# Brief
A complete answer lists every line of the material where the string "labels" occurs.

# Supplied entries
*** Begin section ***

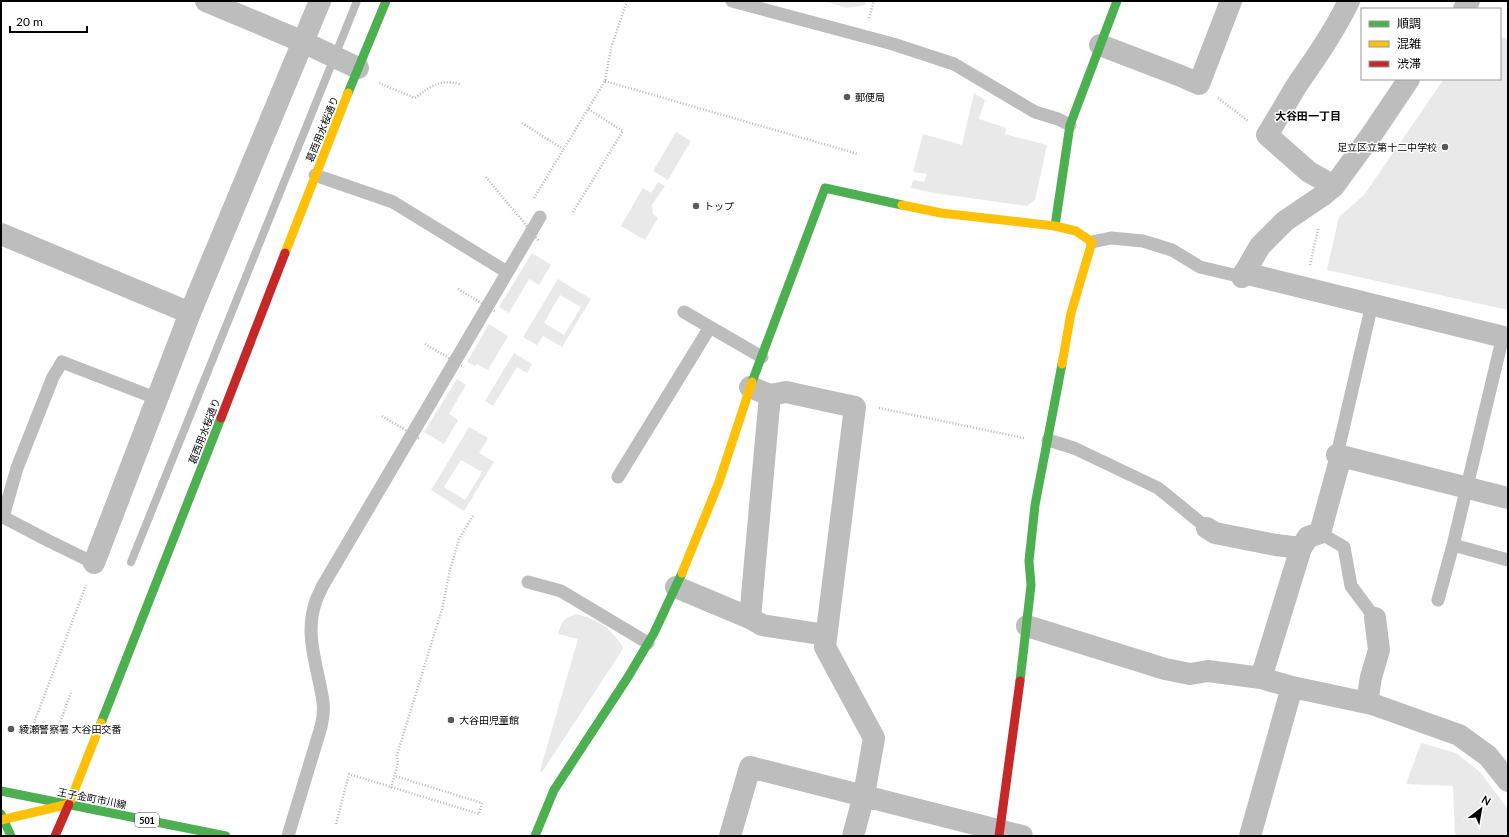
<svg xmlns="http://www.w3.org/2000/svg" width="1509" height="837" viewBox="0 0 1509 837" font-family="Lato,'Noto Sans JP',sans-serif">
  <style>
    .green { fill: #e9e9e9; fill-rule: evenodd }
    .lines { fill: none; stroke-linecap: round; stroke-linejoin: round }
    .stream { stroke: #bbb; stroke-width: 8 }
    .path { stroke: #b8b8b8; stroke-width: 2.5; stroke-dasharray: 1 2; stroke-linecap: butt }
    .lane { stroke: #bdbdbd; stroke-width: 13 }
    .street { stroke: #bdbdbd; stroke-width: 22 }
    .fast { stroke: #4caf50; stroke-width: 9 }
    .slow { stroke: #ffc107; stroke-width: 9 }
    .jam { stroke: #c62828; stroke-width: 9 }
    .path-bridge { stroke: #b8b8b8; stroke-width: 2.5; stroke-dasharray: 1 2; stroke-linecap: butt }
    .poi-dot { fill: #595959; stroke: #fff; stroke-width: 1.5 }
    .labels { text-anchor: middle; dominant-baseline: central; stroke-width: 3; stroke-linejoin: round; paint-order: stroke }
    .shield { fill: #fff; stroke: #4c4c4c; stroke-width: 1 }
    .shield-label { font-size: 9px; font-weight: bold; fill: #000 }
    .poi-label { font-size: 10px; fill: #000; stroke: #fff; text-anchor: start }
    .street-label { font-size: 10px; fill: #000; stroke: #fff }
    .neighbourhood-label { font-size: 11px; font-weight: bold; fill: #000; stroke: #fff }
  </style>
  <rect width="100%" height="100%" fill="#fff"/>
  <path class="green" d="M823,1H866L865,5L847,8Z
    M1500,37L1508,39V310L1327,270L1339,217L1364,195L1444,79H1500Z
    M974,93L985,100L979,119L1006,128L1005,134L1047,145L1035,200L1027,206L934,193L911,188L913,180L924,182L927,174L913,172L923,134L962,145Z
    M676,132L691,141L668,180L653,171Z
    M658,182L665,186L652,205L653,214L658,218L645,240L621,226L643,188L651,193Z
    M532,253L551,265L539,285L529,279L509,313L499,307Z
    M558,279L591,299L562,347L543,336L537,345L523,337ZM560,295L581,307L564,335L544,323Z
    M489,324L508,336L488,370L477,364L475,366L467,362Z
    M514,353L532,364L527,373L517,367L493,406L485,401Z
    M457,379L466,385L449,414L458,420L444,444L424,432Z
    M469,427L488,438L479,453L494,462L464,511L431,490ZM461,460L482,472L465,500L444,487Z
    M576,614C600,620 609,627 623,647L621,652L542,772L540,771L578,639L558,634C562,621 564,618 576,614Z
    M1421,743L1456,753L1480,772L1508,809V836H1455L1453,786L1406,784Z"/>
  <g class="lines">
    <path class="stream" d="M131,562L357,1"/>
    <path class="path" d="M869,18L874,1
      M605,81L858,154
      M379,83L415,98C431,86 439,79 460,84
      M1218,98L1248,121
      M522,123L563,149
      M534,198L605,81L611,48L627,1
      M573,212L623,131L588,109
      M1310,265L1318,229
      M879,408L1024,438
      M34,723L86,585
      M56,733L71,693
      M336,824L349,774L479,814L482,803L395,776"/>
    <path class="lane" d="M732,1L893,44L954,64L1035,112L1058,119L1070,125
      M315,175L393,202L507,272
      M1092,242L1111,238L1143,241L1172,250L1200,267L1242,277
      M684,312L762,357
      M1048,440L1074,448L1158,488L1207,528
      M1337,455L1372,304
      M618,477L710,327
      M1320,533L1344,547L1351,586L1375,618
      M1453,545L1508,560
      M94,563L49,541L3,517L17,468L53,377L62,362L158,399
      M528,582L561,591L648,643
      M1438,600L1453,545L1503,336
      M288,836L321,727C323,719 324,710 323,702C319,671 304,636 315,604C316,598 320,593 322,587L540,217"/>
    <path class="street" d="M206,1L303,42L358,68
      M1464,9L1469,1
      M1100,45L1181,76L1199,84L1231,1
      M1334,186L1309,172L1267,135C1278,118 1288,99 1299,82C1317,56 1335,30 1349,1
      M1,234L190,313
      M1244,273L1508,338
      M1242,277L1260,246L1285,221L1322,196L1334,186L1372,134L1409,79
      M750,387L770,395L786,392L855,407L825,647L874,738L864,795L853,836
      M770,395L750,618L762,625L826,635
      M1337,455L1508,498
      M1207,528L1215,533L1276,545L1301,548L1308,537L1320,533L1341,456
      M94,563L190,313L320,1
      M676,587L750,618
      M1027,626L1165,669L1190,674L1208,671L1261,678L1292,687L1372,704L1459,735L1488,756L1508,781
      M1261,678L1301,548
      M1367,703L1371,677L1379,650L1375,618
      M730,836L750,767L1022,836
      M1250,836L1292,687"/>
    <path class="fast" d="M348,93L386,1
      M1055,226L1070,125L1117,1
      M752,382L825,188L902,205
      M1020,681L1031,585L1029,561L1035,505L1062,364
      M101,723L221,418
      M1,791L226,836
      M1,814L11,836
      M535,836L554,790L628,677L654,633L682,573"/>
    <path class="slow" d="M902,205L941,213L1055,226L1076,231L1092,242L1071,313L1062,364
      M285,253L348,93
      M682,573L719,482L752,382
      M1,820L69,804L101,723"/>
    <path class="jam" d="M221,418L285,253
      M55,836L69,804
      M999,836L1020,681"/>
    <path class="path-bridge" d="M486,177L539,241
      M458,289L496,312
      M425,344L464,367
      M382,416L420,439
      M391,788L398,763L397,755L442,609L450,570L459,539L474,514"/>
  </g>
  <g class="poi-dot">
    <circle cx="847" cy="97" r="4"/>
    <circle cx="1445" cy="147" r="4"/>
    <circle cx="696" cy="206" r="4"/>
    <circle cx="451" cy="720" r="4"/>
    <circle cx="11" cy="729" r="4"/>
  </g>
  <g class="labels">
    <rect class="shield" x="135" y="813" width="24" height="14" rx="3"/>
    <g class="shield-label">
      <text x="147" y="820">501</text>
    </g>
    <g class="poi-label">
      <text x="855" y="97">郵便局</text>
      <text x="1437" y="147" text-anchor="end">足立区立第十二中学校</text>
      <text x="704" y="206">トップ</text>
      <text x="459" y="720">大谷田児童館</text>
      <text x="19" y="729">綾瀬警察署 大谷田交番</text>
    </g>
    <g class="street-label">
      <text transform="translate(322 129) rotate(-68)">葛西用水桜通り</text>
      <text transform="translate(204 431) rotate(-69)">葛西用水桜通り</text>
      <text transform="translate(92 798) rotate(11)">王子金町市川線</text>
    </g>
    <g class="neighbourhood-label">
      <text x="1308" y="115">大谷田一丁目</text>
    </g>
  </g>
  <rect width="1509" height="837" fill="none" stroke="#000000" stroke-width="4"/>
  <rect x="1361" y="8" width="140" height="72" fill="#ffffff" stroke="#999999"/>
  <rect x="1369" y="21" width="20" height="6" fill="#4caf50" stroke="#999999"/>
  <text x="1397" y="28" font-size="12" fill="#000000">順調</text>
  <rect x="1369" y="41" width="20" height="6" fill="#ffc107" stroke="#999999"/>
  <text x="1397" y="48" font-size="12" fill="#000000">混雑</text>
  <rect x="1369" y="61" width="20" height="6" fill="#c62828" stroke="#999999"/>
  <text x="1397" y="68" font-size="12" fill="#000000">渋滞</text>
  <g transform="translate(1481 809) rotate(31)" stroke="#ffffff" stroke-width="3" paint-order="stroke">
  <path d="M0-3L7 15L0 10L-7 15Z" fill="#000000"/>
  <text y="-6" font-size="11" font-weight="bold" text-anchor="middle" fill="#000000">N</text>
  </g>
  <path d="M10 26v6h77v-6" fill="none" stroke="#000000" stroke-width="2"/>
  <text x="16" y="26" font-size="12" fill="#000000" stroke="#ffffff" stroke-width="3" paint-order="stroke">20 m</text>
</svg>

*** End section ***

# Output for this exercise
    .labels { text-anchor: middle; dominant-baseline: central; stroke-width: 3; stroke-linejoin: round; paint-order: stroke }
  <g class="labels">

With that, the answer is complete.